Task directions: Quote, word for word, the line containing "left elbow: (109, 139)" and all lines that follow it to the end of the records, with no pictures.
BEGIN Supplied records
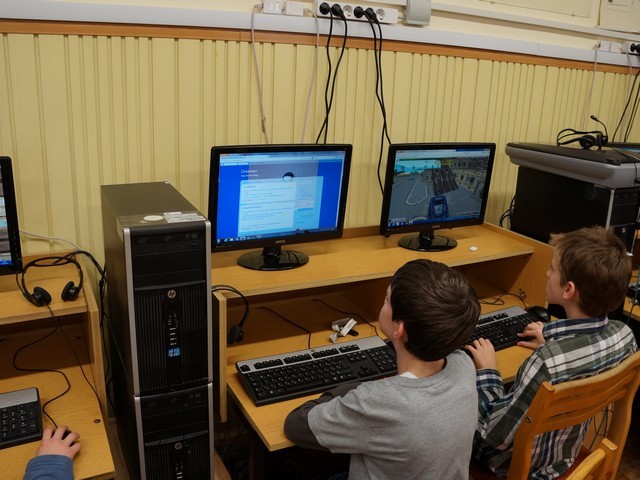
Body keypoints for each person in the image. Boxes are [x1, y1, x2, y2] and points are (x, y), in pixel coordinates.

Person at [284, 259, 481, 480]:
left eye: (387, 299)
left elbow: (295, 425)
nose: (383, 302)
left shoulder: (379, 402)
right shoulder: (464, 365)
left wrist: (356, 388)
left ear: (400, 328)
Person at [467, 226, 638, 479]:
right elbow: (583, 348)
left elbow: (493, 435)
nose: (547, 273)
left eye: (552, 269)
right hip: (564, 456)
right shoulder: (625, 336)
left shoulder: (547, 362)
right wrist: (550, 334)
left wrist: (489, 371)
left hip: (515, 467)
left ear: (568, 290)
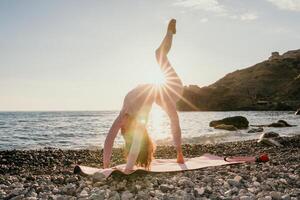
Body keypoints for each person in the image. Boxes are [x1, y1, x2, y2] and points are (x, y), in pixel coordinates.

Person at [103, 19, 184, 174]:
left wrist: (107, 166)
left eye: (122, 128)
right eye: (124, 128)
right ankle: (179, 152)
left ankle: (170, 32)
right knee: (174, 117)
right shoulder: (141, 115)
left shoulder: (125, 115)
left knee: (158, 54)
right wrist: (126, 168)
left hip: (167, 87)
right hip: (170, 90)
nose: (121, 125)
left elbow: (109, 139)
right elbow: (126, 141)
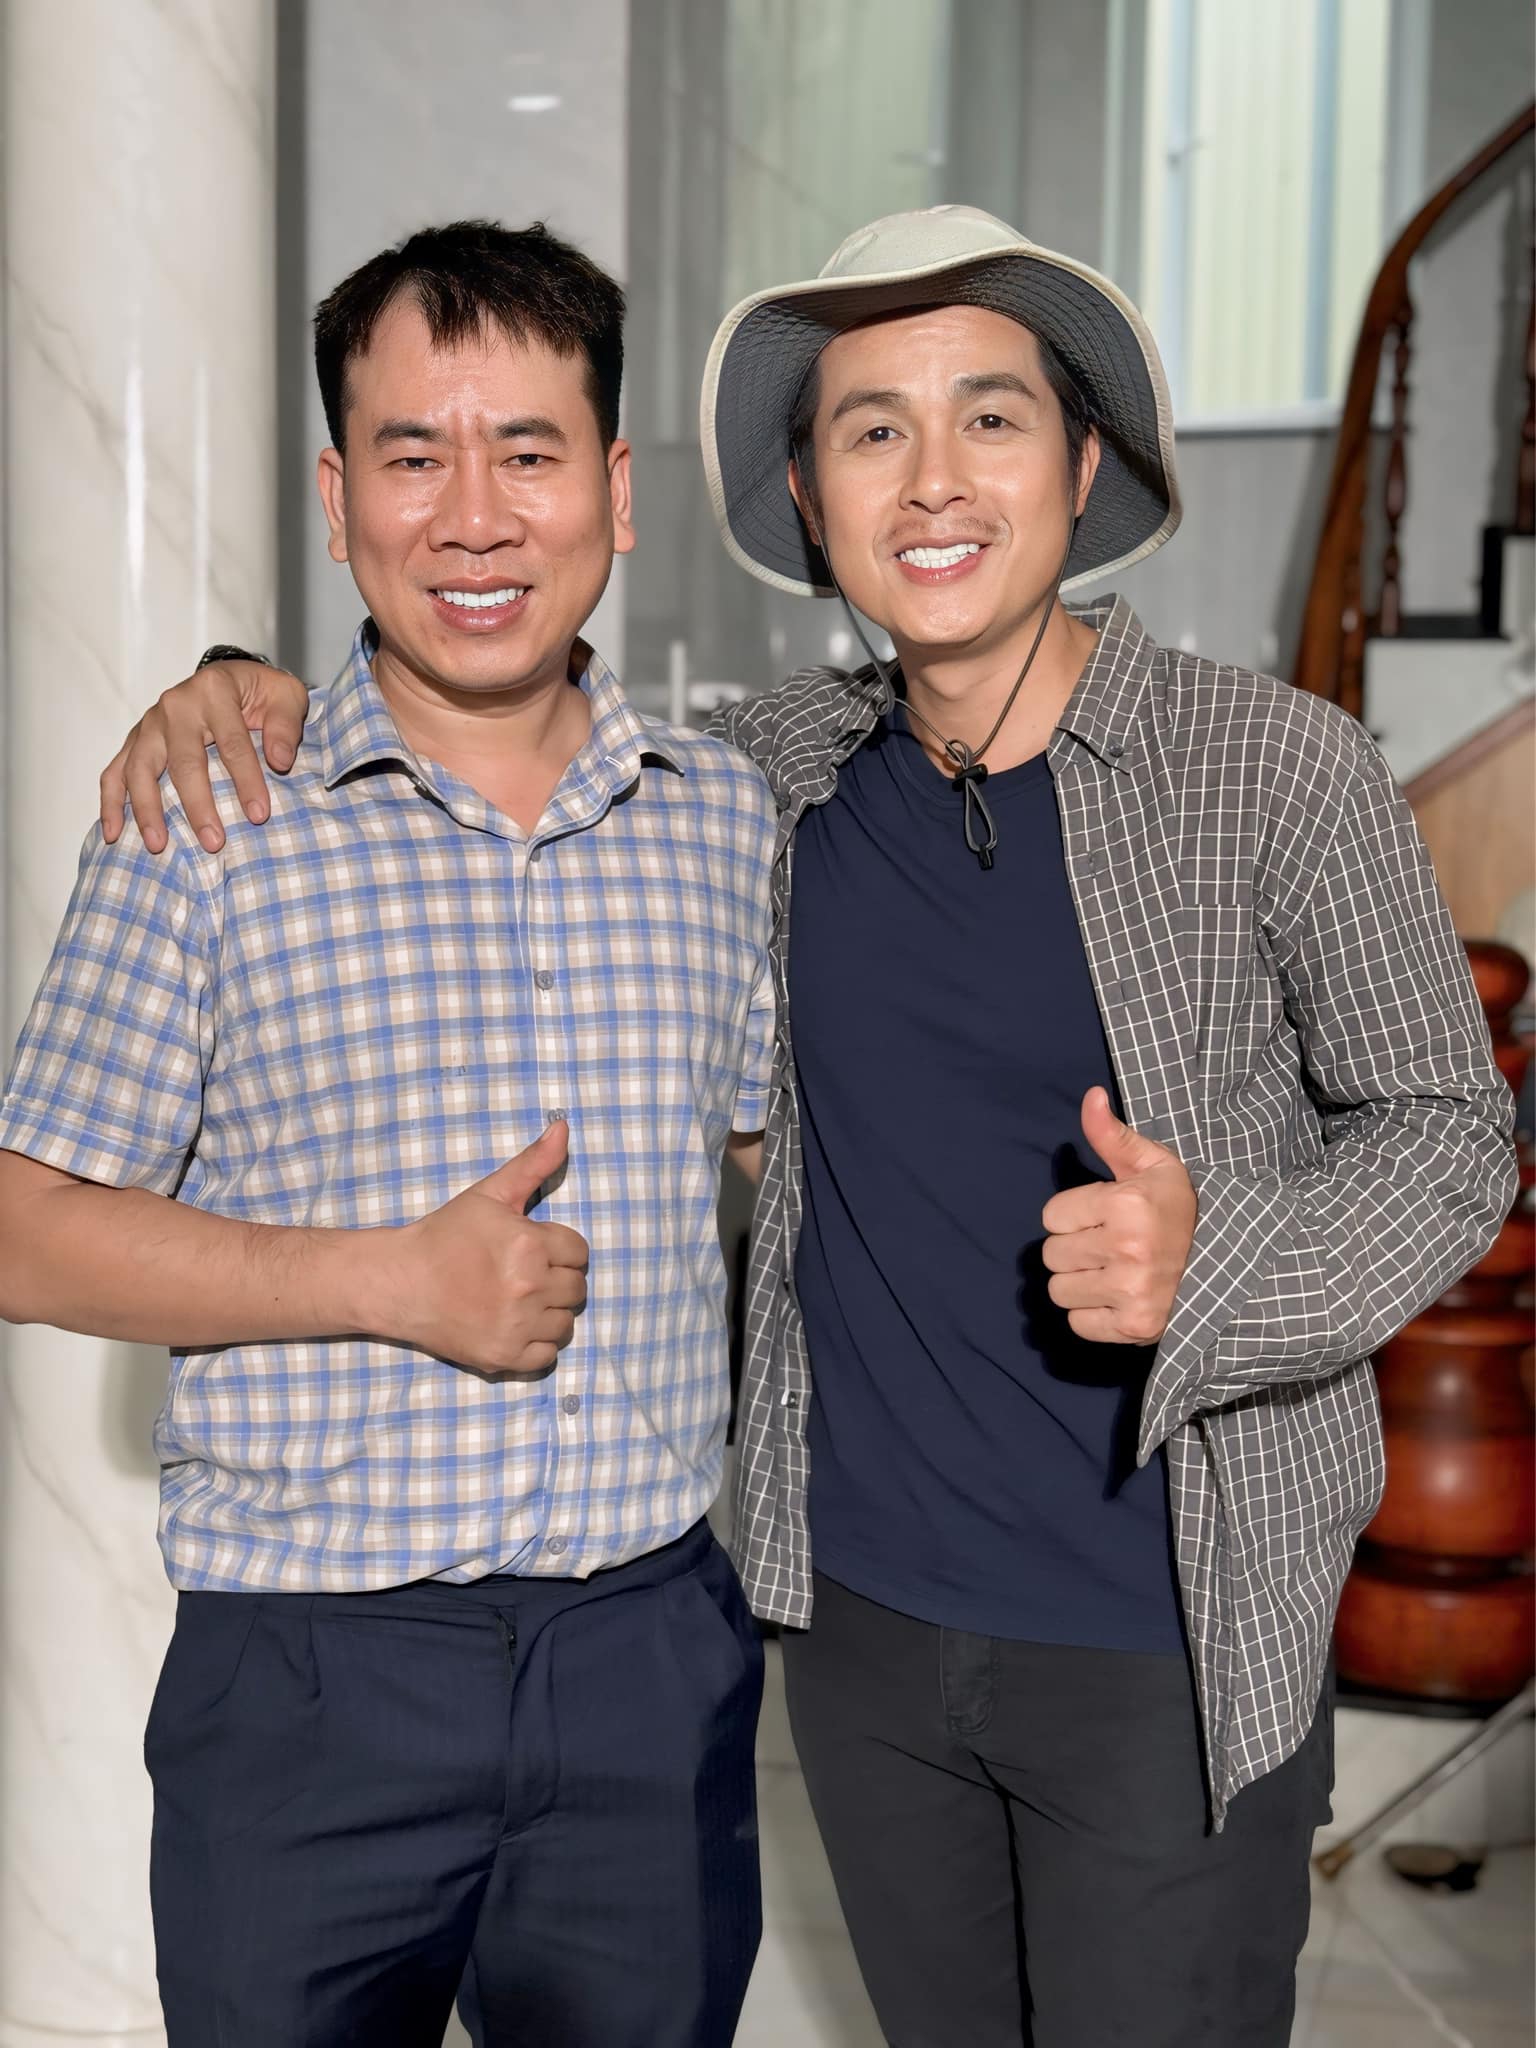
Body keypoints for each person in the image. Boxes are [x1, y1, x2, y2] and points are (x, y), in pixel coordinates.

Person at [97, 207, 1517, 2048]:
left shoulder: (1278, 767)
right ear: (811, 496)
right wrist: (242, 680)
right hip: (861, 1639)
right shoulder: (759, 785)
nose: (933, 480)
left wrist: (1224, 1256)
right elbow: (500, 720)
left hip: (1169, 1624)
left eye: (990, 418)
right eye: (871, 430)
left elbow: (1449, 1130)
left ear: (1081, 465)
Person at [0, 220, 774, 2048]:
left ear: (617, 491)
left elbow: (785, 1167)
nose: (475, 518)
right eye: (415, 456)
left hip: (646, 1656)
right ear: (341, 499)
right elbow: (26, 1230)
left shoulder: (727, 819)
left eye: (529, 452)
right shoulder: (209, 819)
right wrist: (389, 1283)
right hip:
END Supplied records
Answer box:
left elbow: (109, 139)
right elbow: (126, 141)
Body keypoints for each person in the image. Boxes are [x1, y1, x2, y2] and points are (x, y), in pixel coordinates.

Person at [97, 207, 1517, 2048]:
left shoulder: (1278, 767)
right ear: (811, 496)
right wrist: (242, 680)
right hip: (861, 1639)
right shoulder: (759, 785)
nose: (933, 480)
left wrist: (1224, 1256)
right elbow: (500, 720)
left hip: (1169, 1624)
left eye: (990, 418)
right eye: (871, 430)
left elbow: (1449, 1130)
left ear: (1081, 465)
Person at [0, 220, 774, 2048]:
left ear: (617, 491)
left elbow: (785, 1167)
nose: (475, 518)
right eye: (415, 456)
left hip: (646, 1656)
right ear: (341, 499)
right elbow: (26, 1230)
left shoulder: (727, 819)
left eye: (529, 452)
right shoulder: (209, 819)
right wrist: (389, 1283)
right hip:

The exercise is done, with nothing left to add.